La linguiste regrette que cette démarche conduise parfois à un excès de politiquement correct: «Par exemple, le mot “étranger” est généralement défini comme “une personne dont la nationalité n’est pas celle d’un pays donné”. Cette définition n’entre pas dans les détails: l’étranger est-il celui qui n’est pas né dans ce pays ou dans la région? A-t-il ou non le passeport du pays dans lequel il habite? Parle-t-il la (les) langue(s) officielles du pays? Habite-t-il dans le pays depuis cinq ans, dix ans ou plus? C’est une question de degré et certaines personnes définissent “étranger” selon ces critères. Or, ceux-ci sont passés complètement sous silence dans la définition.»

Sans entrer dans ce niveau de détails, les lexicographes s’efforcent de développer le plus grand nombre de sens possibles et d’y ajouter des «marques» (familier, vulgaire, vieilli…), toujours en collant à l’usage qui est fait de ce mot. Mais tous les milieux n’adoptant pas les mêmes usages, l’exhaustivité semble impossible à atteindre.

«Si nous écrivions que le suprémacisme était la “supériorité d’un peuple sur un autre”, alors nous légitimions cette pensée.»

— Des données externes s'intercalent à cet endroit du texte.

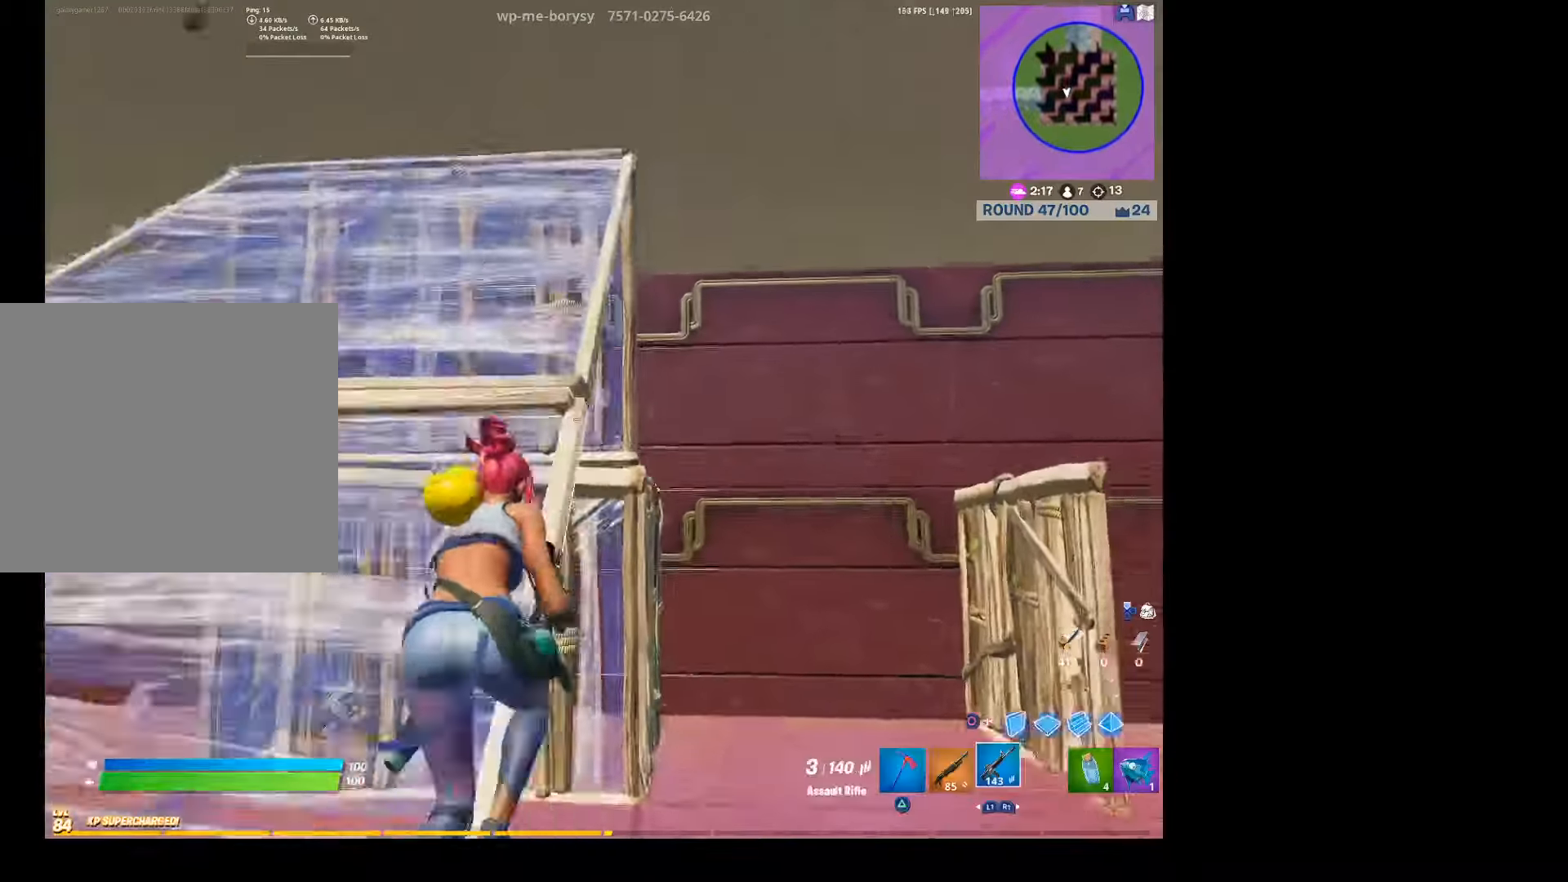
{"buttons": ["CIRCLE"], "left_stick": "up-right", "right_stick": "center", "events": [[166, "right_stick", "down-left"], [233, "left_stick", "up-right"], [300, "right_stick", "center"], [466, "CIRCLE", "down"]]}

Carine Girac-Marinier, directrice du département Langue française, Parascolaire et Beaux Livres chez Larousse

 

Autre difficulté: définir un concept, qui plus est lorsqu’il est polémique. La «gauche» et la «droite» sont deux exemples particulièrement parlants: chez Robert, la gauche renvoie aux «gens qui sont partisans de changements politiques et sociaux»; même idée chez Larousse, pour qui les personnes de gauche «professent des opinions progressistes». Pour l’Académie, en revanche, la gauche est attachée à la «tradition radicale, socialiste ou révolutionnaire». Mais comment décrire de manière objective de tels concepts?

Pour «suprémacisme», Carine Girac-Marinier raconte avoir pesé chaque définissant: «Si nous écrivions qu’il s’agissait de la “supériorité d’un peuple sur un autre”, alors nous légitimions cette pensée. Nous avons nuancé en parlant d’une “idéologie qui postule” de sa supériorité.» Plutôt qu’une démarche politique, c’est la précision et l’objectivité qui priment.

 

Coller à l’évolution de la langue et de la société

 

De la même manière, l’évolution de la société conduit –oblige– les auteurs de dictionnaires à réviser régulièrement leurs définitions. Un terme comme «famille» ou «couple» n’a plus le même sens aujourd’hui qu’il y a vingt ans. Dans leur volonté de correspondre à l’usage de la langue, les lexicographes se doivent de modifier leurs pages.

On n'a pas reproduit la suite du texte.